O peso da insolvência de pessoas particulares no total dos processos tem vindo a crescer, passando de 18,7% no segundo trimestre de 2007 para 77,2% no mesmo período deste ano, ou seja, “mais do que uma quadriplicação”, tendência acompanhada por uma “redução comparável a nível das pessoas colectivas”, lê-se no último Boletim Estatístico da Direcção-Geral de Política de Justiça.
“É verdade que as insolvências de pessoas singulares aumentaram nos últimos anos, ultrapassando as das pessoas colectivas”, afirma Leonel dos Santos. Este administrador judicial de Peniche explica que “as causas prendem-se, em primeiro lugar, com o conhecimento que as pessoas vão tendo deste processo”, o que leva um maior número a recorrer a este instrumento, e ao “facto de a tão apregoada retoma não ter chegado ainda a toda a gente”.
Segundo dados do Ministério da Justiça, neste caso relativos ao primeiro trimestre deste ano, findaram por decretamento da insolvência 2208 processos de pessoas singulares no País (80% do total). “No primeiro trimestre de 2019 e face ao primeiro trimestre de 2018, registou-se um aumento de cerca de 3,4 pontos percentuais na proporção de pessoas singulares declaradas insolventes”, aponta o Boletim Estatístico da Direcção-Geral de Política de Justiça.
Na comarca de Leiria foram 77 nos primeiros três meses de 2019. Os dados facultados ao JORNAL DE LEIRIA permitem ainda perceber uma ligeira queda (2,4%) no número de processos no ano de 2018 (320), face a 2017 (328). Também este número traduz uma descida, de 3,5%, face aos 340 processos de 2016.
A nível nacional nota-se igualmente uma tendência de descida no número de processos findos por decretamento da insolvência: 9509 em 2016; 9154 no ano seguinte e 8383 no ano passado.
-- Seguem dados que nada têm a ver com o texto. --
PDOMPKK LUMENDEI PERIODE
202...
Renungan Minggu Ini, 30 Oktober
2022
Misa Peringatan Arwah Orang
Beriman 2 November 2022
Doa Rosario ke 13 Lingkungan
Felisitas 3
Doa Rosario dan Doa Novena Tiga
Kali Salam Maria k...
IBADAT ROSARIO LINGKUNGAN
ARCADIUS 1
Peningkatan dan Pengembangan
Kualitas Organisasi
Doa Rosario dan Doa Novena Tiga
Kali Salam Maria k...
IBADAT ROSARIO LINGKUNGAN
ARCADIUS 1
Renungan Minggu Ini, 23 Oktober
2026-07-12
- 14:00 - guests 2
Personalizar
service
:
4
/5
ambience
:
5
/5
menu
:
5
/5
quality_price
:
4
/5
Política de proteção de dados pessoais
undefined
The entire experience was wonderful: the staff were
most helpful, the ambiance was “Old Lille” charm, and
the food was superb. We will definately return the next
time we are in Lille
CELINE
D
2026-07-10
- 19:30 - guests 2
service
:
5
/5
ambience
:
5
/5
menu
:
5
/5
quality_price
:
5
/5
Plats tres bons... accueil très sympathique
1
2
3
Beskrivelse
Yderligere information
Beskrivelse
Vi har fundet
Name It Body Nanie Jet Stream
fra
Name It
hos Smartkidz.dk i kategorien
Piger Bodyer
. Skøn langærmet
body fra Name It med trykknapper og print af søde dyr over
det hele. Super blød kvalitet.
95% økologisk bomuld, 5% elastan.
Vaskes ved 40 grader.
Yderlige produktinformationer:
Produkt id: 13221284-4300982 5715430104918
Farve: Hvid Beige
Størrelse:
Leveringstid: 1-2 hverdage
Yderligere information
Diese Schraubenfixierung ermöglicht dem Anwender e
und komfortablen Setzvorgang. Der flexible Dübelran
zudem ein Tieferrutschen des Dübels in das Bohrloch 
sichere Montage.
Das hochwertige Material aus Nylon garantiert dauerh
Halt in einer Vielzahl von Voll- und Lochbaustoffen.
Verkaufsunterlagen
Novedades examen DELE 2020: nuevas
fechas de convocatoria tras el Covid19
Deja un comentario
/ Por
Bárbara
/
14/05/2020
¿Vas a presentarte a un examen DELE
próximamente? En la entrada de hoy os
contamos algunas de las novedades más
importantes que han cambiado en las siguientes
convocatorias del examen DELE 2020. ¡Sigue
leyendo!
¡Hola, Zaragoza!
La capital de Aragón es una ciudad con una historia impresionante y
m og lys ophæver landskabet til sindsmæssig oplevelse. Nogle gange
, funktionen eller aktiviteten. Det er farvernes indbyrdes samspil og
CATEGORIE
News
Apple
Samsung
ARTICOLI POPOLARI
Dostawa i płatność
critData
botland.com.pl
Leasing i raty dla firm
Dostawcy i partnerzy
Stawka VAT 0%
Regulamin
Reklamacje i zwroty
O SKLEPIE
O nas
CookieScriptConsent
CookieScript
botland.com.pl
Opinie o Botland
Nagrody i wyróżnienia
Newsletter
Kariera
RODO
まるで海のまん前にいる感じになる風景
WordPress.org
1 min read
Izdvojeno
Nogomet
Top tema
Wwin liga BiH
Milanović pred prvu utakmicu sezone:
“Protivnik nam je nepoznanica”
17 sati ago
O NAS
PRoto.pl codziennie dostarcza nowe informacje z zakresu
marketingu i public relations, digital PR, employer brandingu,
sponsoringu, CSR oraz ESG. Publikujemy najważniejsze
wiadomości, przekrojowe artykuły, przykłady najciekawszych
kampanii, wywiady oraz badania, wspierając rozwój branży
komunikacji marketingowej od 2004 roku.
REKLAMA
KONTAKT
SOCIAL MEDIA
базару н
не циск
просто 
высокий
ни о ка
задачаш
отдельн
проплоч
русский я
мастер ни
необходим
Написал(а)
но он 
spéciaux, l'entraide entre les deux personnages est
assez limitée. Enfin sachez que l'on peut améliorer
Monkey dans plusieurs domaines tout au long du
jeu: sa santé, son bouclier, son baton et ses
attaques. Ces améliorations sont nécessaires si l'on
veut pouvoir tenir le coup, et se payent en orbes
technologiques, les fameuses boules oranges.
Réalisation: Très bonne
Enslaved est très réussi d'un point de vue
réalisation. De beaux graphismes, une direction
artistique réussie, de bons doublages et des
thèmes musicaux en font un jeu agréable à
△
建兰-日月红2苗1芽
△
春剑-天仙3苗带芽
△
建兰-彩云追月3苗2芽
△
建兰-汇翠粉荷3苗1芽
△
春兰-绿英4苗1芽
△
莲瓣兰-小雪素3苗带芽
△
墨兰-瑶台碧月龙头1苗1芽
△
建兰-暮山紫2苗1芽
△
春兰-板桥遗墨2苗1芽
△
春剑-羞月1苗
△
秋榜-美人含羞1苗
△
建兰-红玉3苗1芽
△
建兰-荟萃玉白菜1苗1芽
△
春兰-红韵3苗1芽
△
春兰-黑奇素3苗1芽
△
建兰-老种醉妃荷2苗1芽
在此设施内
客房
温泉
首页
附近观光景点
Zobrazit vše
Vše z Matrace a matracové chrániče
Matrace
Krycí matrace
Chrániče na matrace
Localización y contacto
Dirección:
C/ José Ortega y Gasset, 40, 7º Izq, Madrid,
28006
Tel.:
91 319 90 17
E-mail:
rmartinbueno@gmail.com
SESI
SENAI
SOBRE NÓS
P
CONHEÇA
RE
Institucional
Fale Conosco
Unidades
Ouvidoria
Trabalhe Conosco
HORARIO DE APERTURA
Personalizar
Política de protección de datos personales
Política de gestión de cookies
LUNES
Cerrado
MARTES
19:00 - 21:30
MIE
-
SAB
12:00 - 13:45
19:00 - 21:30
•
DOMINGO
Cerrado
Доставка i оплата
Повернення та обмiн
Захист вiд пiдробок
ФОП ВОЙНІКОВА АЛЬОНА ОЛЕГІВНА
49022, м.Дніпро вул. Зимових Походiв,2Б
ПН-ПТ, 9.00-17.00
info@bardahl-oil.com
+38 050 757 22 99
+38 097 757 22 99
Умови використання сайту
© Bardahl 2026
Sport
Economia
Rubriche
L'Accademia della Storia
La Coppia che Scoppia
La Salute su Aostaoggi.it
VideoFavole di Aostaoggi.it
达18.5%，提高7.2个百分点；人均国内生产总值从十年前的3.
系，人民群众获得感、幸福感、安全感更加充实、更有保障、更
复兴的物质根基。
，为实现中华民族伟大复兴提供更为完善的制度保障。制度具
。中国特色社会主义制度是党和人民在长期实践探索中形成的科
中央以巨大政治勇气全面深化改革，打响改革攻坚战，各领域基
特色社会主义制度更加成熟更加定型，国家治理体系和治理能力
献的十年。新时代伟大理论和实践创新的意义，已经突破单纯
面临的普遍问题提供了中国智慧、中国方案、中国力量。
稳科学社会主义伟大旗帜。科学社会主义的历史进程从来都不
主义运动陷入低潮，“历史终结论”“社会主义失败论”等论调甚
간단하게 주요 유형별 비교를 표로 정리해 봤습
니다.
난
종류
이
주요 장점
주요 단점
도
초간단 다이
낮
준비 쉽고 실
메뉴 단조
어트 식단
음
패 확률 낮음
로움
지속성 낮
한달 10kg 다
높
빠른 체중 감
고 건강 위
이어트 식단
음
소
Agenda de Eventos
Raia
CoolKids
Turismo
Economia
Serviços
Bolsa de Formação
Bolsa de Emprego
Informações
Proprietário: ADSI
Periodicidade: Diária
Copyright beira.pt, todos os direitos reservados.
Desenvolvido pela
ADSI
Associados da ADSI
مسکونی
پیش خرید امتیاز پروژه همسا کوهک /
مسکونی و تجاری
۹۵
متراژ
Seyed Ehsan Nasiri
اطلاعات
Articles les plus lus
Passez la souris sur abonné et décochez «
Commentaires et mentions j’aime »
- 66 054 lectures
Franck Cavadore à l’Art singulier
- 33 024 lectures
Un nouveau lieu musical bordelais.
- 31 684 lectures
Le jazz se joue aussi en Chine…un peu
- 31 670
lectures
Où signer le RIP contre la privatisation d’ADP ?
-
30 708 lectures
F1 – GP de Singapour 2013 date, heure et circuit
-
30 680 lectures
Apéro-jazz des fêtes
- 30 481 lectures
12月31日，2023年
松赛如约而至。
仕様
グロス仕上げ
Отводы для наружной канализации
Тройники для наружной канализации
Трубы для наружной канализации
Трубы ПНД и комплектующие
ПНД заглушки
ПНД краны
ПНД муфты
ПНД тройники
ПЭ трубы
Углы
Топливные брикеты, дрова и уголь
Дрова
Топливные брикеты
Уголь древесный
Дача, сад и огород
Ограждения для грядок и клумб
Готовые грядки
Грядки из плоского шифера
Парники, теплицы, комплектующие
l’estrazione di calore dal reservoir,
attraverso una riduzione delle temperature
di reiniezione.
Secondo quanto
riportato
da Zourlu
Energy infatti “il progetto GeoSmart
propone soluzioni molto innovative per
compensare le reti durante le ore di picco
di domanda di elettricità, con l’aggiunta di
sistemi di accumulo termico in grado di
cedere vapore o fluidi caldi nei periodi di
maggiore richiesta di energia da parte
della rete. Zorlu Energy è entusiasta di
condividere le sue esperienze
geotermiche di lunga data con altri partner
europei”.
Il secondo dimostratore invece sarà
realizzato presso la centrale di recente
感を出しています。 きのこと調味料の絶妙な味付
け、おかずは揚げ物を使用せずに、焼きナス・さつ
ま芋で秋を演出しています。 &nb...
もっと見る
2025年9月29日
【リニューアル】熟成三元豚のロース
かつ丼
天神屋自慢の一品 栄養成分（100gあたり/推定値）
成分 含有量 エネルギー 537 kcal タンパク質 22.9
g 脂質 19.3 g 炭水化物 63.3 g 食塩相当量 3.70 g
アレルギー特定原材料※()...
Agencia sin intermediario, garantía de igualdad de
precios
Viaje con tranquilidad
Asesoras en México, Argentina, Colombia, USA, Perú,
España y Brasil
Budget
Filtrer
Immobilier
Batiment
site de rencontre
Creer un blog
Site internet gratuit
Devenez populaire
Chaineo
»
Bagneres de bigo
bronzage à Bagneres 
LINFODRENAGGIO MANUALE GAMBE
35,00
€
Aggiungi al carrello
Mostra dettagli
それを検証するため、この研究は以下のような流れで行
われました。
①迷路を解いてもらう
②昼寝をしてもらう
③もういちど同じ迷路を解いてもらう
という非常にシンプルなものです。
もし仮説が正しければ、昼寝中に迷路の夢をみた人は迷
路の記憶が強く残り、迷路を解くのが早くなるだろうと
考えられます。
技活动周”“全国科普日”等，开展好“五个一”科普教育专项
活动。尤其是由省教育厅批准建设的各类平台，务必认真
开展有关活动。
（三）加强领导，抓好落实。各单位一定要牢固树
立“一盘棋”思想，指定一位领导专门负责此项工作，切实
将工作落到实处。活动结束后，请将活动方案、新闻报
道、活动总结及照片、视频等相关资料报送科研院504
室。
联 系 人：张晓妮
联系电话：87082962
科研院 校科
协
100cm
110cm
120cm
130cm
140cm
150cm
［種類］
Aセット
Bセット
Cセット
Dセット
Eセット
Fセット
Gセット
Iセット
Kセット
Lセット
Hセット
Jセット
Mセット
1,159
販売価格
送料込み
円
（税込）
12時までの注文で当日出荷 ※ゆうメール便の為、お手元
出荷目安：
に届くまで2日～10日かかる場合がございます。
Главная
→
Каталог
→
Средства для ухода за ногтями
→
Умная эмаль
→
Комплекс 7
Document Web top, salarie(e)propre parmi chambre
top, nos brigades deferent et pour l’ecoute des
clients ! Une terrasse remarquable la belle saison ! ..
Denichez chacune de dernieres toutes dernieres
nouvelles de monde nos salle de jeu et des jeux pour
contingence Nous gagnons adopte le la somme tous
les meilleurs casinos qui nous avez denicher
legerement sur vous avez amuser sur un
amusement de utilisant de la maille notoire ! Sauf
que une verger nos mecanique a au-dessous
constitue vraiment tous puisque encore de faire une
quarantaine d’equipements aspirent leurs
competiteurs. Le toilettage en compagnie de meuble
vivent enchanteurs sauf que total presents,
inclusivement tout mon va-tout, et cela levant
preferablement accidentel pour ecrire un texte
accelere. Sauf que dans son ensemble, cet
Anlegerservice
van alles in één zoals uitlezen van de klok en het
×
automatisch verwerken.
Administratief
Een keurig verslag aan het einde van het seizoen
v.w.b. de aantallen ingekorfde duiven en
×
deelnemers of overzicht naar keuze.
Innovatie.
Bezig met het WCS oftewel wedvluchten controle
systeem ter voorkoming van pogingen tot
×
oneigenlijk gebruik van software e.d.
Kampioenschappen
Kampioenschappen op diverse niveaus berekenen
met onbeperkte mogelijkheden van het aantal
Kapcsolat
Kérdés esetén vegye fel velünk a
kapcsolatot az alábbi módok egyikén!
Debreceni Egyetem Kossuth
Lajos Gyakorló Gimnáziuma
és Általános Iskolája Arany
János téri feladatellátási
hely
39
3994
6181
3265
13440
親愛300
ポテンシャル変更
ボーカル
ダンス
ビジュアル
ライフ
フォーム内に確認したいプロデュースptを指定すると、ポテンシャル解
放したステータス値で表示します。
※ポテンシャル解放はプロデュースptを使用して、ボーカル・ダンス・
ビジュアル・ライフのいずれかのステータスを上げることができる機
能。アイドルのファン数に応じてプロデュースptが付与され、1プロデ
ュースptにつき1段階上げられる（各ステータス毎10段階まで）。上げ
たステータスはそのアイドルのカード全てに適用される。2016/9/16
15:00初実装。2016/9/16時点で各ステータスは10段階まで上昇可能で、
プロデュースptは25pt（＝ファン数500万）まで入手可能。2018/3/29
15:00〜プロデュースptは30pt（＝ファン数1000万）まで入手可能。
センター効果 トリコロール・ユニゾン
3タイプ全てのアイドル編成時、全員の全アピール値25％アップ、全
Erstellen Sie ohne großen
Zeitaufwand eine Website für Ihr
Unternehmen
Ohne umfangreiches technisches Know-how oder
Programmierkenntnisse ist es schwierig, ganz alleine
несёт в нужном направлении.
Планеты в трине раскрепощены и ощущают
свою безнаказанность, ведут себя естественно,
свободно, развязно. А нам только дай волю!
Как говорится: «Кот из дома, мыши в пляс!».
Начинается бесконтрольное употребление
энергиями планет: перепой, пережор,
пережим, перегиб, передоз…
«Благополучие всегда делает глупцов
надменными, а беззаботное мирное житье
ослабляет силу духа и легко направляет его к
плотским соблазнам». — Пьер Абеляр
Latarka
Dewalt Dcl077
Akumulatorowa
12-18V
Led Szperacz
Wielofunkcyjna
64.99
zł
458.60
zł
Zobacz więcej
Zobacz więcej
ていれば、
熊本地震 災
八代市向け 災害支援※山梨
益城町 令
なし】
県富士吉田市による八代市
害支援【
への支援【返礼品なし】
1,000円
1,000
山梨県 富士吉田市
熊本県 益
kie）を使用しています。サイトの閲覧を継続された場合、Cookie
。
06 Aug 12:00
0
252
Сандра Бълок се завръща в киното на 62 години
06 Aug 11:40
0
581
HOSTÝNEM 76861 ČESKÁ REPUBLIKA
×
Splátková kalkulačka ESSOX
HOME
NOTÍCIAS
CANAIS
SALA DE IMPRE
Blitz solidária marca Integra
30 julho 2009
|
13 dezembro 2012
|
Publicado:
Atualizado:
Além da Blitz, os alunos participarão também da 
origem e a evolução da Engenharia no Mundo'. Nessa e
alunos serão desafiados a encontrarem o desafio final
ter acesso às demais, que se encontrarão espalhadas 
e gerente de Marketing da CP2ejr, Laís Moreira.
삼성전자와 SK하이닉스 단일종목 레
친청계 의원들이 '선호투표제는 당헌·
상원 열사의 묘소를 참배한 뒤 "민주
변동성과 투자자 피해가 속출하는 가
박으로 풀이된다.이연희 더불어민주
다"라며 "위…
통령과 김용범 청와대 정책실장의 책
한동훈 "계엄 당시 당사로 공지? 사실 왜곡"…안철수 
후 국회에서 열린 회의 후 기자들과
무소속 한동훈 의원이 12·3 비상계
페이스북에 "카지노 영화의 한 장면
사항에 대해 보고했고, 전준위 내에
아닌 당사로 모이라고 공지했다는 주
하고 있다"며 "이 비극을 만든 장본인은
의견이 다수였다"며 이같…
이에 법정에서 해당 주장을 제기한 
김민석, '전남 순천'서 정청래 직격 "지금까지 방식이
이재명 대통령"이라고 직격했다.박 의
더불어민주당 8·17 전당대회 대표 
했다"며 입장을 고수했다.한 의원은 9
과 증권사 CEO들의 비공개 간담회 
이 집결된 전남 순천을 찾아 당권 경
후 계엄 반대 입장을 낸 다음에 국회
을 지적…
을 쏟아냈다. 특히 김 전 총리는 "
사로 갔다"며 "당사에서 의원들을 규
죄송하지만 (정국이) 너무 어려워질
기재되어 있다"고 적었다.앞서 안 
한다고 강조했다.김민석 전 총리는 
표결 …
[LER_MAIS] Wilson Mendes, administrador judicial da Marinha Grande, diz que o auge no número de processos de insolvência de particulares foi em 2013/2014, e que de então para cá tem havido uma diminuição, sentida igualmente este ano. Mesmo assim, em termos percentuais, estes processos continuam em maioria. O endividamento das famílias, que se foi acumulando ao longo dos anos, poderá ajudar a explicar a situação.
Também Carlos Inácio afirma que este ano se nota um decréscimo, na ordem dos 20%, no número de novos processos de particulares face aos anos anteriores. “Reflexo da estabilidade da economia e de pessoas mais cautelosas. Por outro lado, a banca também já não facilita tanto o crédito como anteriormente”, considera o administrador judicial da Benedita, adiantando que foi nos anos de crise que se notou um aumento exponencial no número de novos casos de processos de particulares.
Vitor Ramos está a tentar deixar de acompanhar estes processos há dois anos, mas nota um ligeiro aumento das insolvências de particulares, que “não terá ultrapassado mais de 10% em relação aos dois anos anteriores”. “Creio que esta situação tenderá a agravar-se, porque voltou o ‘facilitismo’ na concessão dos créditos, que não são compatíveis com os rendimentos que as pessoas auferem. Bastará a nossa economia ‘arrefecer’ para dispararem de imediato as insolvências”.
Das duas modalidades de insolvência possíveis – com exoneração do passivo restante e com plano de pagamentos – a maioria dos devedores recorre à primeira, apontam os profissionais ouvidos. “De acordo com a minha experiência, as pessoas recorrem mais aos processos de insolvência [com exoneração], uma vez que na maioria das vezes os credores não se mostram disponíveis para negociar com os devedores, já que muitas vezes os planos de pagamento contemplam a liquidação dos créditos em prazos muito longos e frequentemente com perdões de capital e juros”, explica Leonel dos Santos.
“Tendencialmente, há um maior recurso à insolvência com a exoneração do passivo restante, sobretudo quando há dívidas à Autoridade Tributária e à Segurança Social, que nunca são anuladas, e se mantêm sempre vivas e acompanham os insolventes. No entanto, caso consigam aguentar os cinco anos, depois podem tentar liquidar as dívidas ao Estado”, aponta por sua vez Vítor Ramos.
Wilson Mendes explica que a insolvência com plano de pagamentos “se revelou pouco eficaz na prática” e que muitas das pessoas que recorreram a esta via “passaram por experiências desagradáveis”. Por isso, a dada altura, e porque a lei não era clara, muitos passaram a recorrer ao PER (Processo Especial de Revitalização). Em 2017 o legislador clarificou e veio dizer que este instrumento é só para empresas. Para os particulares foi criado do PEAP (Processo Especial para Acordo de Pagamento), mas este é apenas para quem não está já insolvente.